Indeed, this may even be a good thing. An intellectual environment where all experts followed my “just trust the experts” maxim would result in excessive conformity of opinion, making bias more likely. We should want to live in a world where experts don’t agree, and instead debate each other, as this raises the average quality of their opinions.4
An analogy is investing. The average investor is better off putting their money in a low-cost index fund rather than picking stocks. Most investors (including professionals) fail to beat the market consistently. And yet, we do want at least some amount of (mostly deluded) contrarians trying to actively beat the market, since it is this very activity that determines values in the market.
Final Thoughts
While I first heard this argument for believing expertise ages ago, I don’t think its logic alone is what made me attempt to follow it more rigorously in my life.

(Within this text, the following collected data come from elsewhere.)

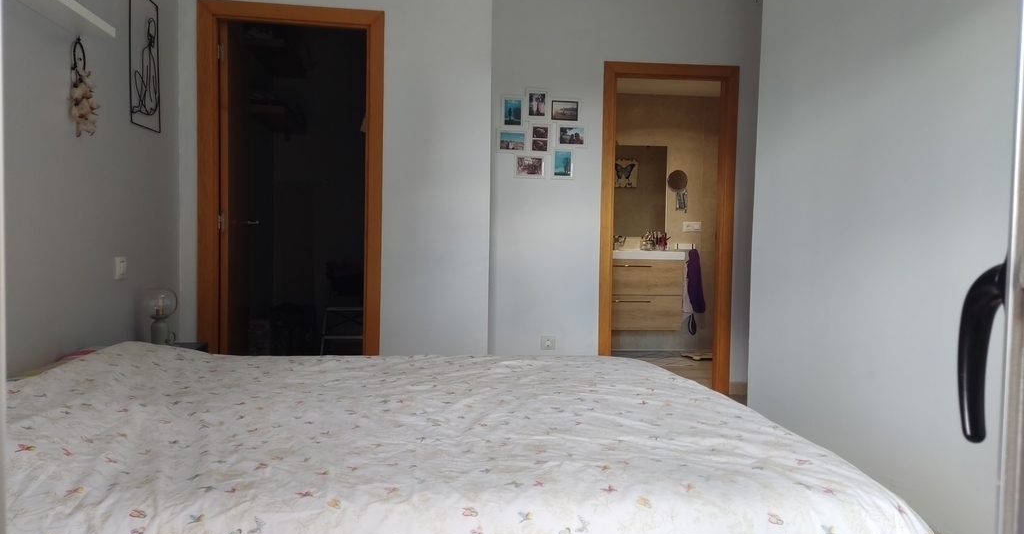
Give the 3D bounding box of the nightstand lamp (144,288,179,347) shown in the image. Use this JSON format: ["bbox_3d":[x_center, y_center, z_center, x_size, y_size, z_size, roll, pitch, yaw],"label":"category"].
[{"bbox_3d":[-1.345,0.198,2.840,0.120,0.235,0.120,1,3,-8],"label":"nightstand lamp"}]

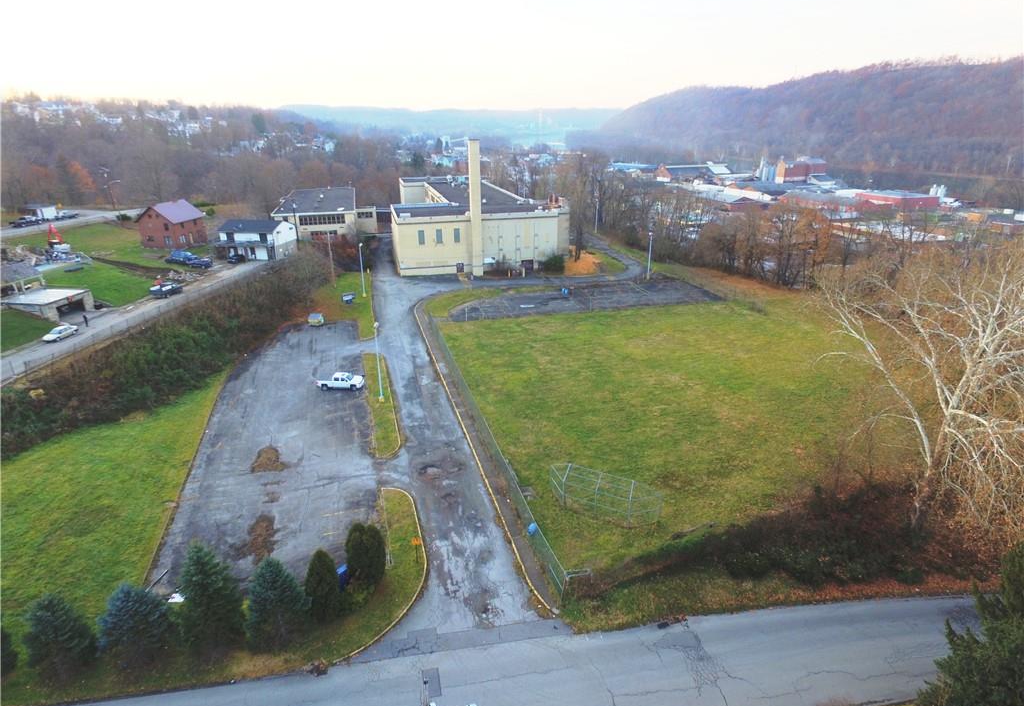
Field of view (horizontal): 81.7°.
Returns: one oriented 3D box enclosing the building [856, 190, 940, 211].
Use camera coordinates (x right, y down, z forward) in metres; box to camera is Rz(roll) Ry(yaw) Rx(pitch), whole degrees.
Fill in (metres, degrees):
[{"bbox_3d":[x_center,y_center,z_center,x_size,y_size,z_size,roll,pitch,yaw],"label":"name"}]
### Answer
[{"bbox_3d":[240.241,-96.505,371.121,31.268,7.600,32.238,-8,24,-18],"label":"building"}]

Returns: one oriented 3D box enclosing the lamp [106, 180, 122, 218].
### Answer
[{"bbox_3d":[-89.476,-34.734,133.000,2.200,8.200,0.500,0,22,0],"label":"lamp"}]

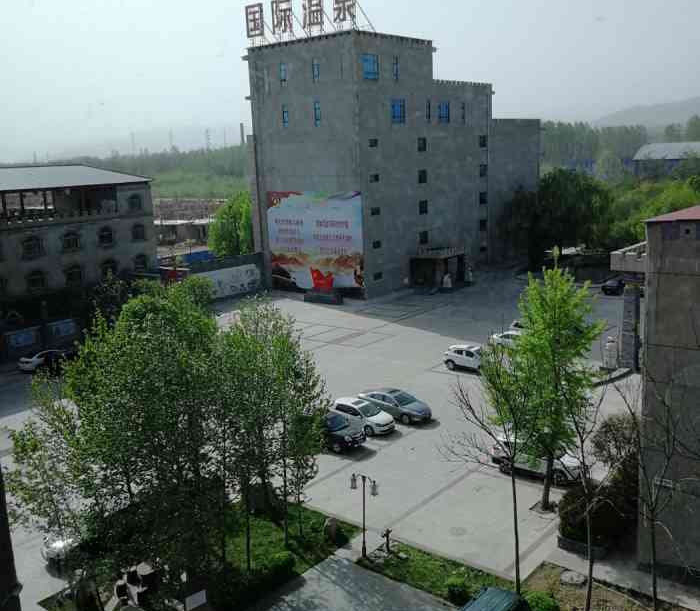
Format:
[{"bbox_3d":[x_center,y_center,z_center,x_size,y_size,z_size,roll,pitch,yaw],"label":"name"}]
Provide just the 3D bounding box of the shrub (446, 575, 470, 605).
[{"bbox_3d":[3.731,9.800,25.025,0.850,0.880,0.850,-3,11,0],"label":"shrub"}]

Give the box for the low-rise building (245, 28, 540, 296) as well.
[{"bbox_3d":[9.371,-19.719,101.694,15.700,28.800,46.400,6,14,38],"label":"low-rise building"}]

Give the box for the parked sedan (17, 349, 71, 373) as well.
[{"bbox_3d":[-24.151,4.025,58.472,1.800,1.470,4.600,8,16,42],"label":"parked sedan"}]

Instead, it’s the experience of having been persuaded by a contrarian expert, being fully convinced and, years later, being dissuaded from those original views as I encountered more evidence. And unlike the boy who touched the fire, it took being burned more than a few times before I developed the reflex.
While I doubt this argument will bring any dyed-in-the-wool contrarians or conspiracy theorists to my worldview, I do hope it will nudge a few people into giving more weight to the dominant expert perspective, and a bit less weight to the voices of persuasive-sounding contrarians.
Because, ultimately, having true beliefs does matter. Your beliefs inform how you invest, eat, build your career, raise your kids and take care of your health. And if your fundamental worldview isn’t optimized for gathering true beliefs, you’re bound to make mistakes.
Footnotes
- Which, I’ll admit, any factual assertion about nutritional advice is something I only hold loosely.
- Or, if no consensus exists, then the viewpoint which would win a plurality of votes, were there to be an election.
- The opposite is also true: If people who have an ideological incentive to find a particular answer struggle to find it, that’s probably strong evidence for a null conclusion. This was my takeaway on the research on cognitive training, which has had disappointing results despite being researched by many hopeful enthusiasts.
- There is certainly a tension here with my advice. I recognize the value of believing experts, and I also recognize that if this is all I do, my work will probably fail to have much lasting intellectual value. I need to adopt at least a mild degree of contrarianism in my work, or I’ll risk being irrelevant.